- THE EXERCISE -
Which field labels followed by a colon appear in the physics answer below about time at the speed of light? List every one.

MadSci Network: Physics
Query:

Re: Does time stop at the speed of light and does time go backwards at faster?

Date: Mon Mar 14 20:13:30 2005
Posted By: Ken Wharton, Physics Professor
Area of science: Physics
ID: 1109888859.Ph
Message:

If you are standing on the Earth, using a telescope to watch a clock on a rocket ship, that clock will seem to go slower than a clock next to you here on Earth. Amazing but true... (this has been observed by comparing clocks on real rocket ships after they come back to Earth).

Special relativity tells us that the faster the rocket ship goes, the slower their clock goes relative to ours. As the rocket ship approaches the speed of light, their clock seems to all but stop. A rocket ship can never actually reach the speed of light, it turns out, because that would require an infinite energy. The equations tell us that if it *did*, the clock on that rocket ship would stop all together.

- SUPPLIED INFORMATION -
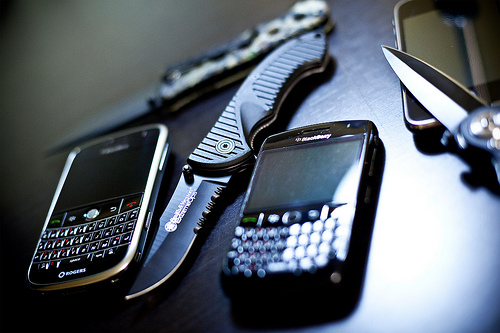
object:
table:
[5, 3, 495, 331]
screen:
[254, 143, 366, 215]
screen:
[404, 10, 495, 94]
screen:
[69, 145, 151, 204]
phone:
[390, 9, 498, 130]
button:
[62, 227, 70, 237]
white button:
[285, 234, 297, 246]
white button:
[86, 240, 98, 252]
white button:
[47, 230, 57, 241]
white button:
[306, 230, 322, 242]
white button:
[297, 255, 314, 271]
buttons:
[231, 223, 343, 279]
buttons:
[33, 200, 133, 271]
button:
[85, 206, 99, 214]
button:
[83, 221, 98, 233]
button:
[302, 220, 310, 234]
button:
[323, 230, 332, 242]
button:
[306, 245, 315, 255]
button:
[287, 234, 294, 243]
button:
[301, 257, 308, 266]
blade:
[378, 44, 499, 138]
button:
[108, 221, 120, 240]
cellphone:
[217, 119, 384, 297]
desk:
[81, 1, 496, 326]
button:
[106, 214, 119, 229]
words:
[167, 186, 194, 236]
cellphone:
[21, 127, 175, 291]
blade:
[121, 37, 329, 284]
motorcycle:
[325, 285, 337, 302]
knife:
[25, 1, 331, 137]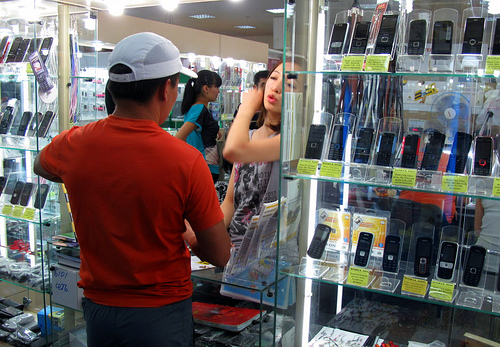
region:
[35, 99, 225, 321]
the shirt is orange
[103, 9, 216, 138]
the cap is white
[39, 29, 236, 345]
Man wearing a red shirt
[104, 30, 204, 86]
White hat on man's head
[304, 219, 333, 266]
Phone on the shelf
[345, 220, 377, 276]
Phone on the shelf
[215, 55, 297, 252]
Woman standing in front of man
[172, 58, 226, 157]
Woman wearing a blue shirt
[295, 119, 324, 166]
Cellphone on the shelf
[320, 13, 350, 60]
Cellphone on the shelf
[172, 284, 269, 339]
Book under the counter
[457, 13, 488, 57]
Cellphone on the shelf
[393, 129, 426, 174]
phone inside display case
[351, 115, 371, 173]
phone inside display case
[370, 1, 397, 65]
phone inside display case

- FINAL RESULT -
Query, Date, Posted By, Area of science, ID, Message